Otro curioso uso de los dispositivos SDR se demostró con el proyecto Reboot de la sonda International Sun/Earth Explorer 3 (ISEE 3), lanzada en 1978. Cuando finalizó la misión de esta sonda, en 1997, se desechó todo su material de comunicaciones. Pero el año pasado, aprovechando que pasaba cerca de la Tierra, la NASA pensó en acondicionarla para mandarla a investigar un cometa.

'Hackers', radioaficionados y la NASA

Así que, explica Luís Bernal, "la NASA hizo una llamada a la comunidad 'hacker' y de radioaficionados para implementar los sistemas de comunicación con la sonda espacial". La solución fue usar un USRP (una SDR semiprofesional) y un amplificador: "Lo conectaron a una antena de la NASA y consiguieron hablar con la sonda y reactivar sus experimentos de a bordo, sustituyendo toda la complejísima y costosa electrónica original de comunicaciones", explica Bernal.

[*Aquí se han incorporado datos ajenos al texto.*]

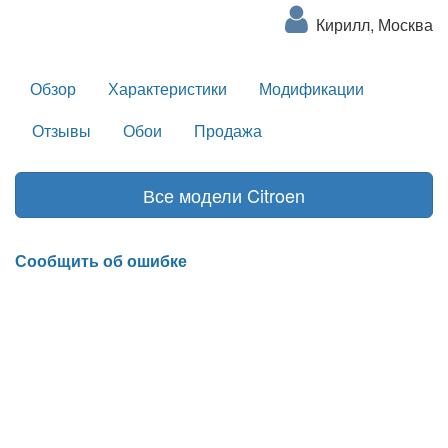
Кирилл, Москва
Обзор
Характеристики
Модификации
Отзывы
Обои
Продажа
Все модели Citroen
Сообщить об ошибке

Rumbo al infinito y más allá, la tecnología SDR gana cada día más adeptos y lo demuestra el crecimiento de la comunidad de desarrolladores de programas libres para estos dispositivos. El repositorio de programas Github está lleno de proyectos para SDR, más de 900 en una búsqueda simple. Estos programas amplían las posibilidades de estos dispositivos muy por encima de lo hasta ahora imaginado. Hablando de imaginaciones, Carlos García sugiere que se podría montar un "cluster" que usase SDR para monitorizar varios servicios de una ciudad. ¿Bueno o malo? Dependerá de quien lo construya.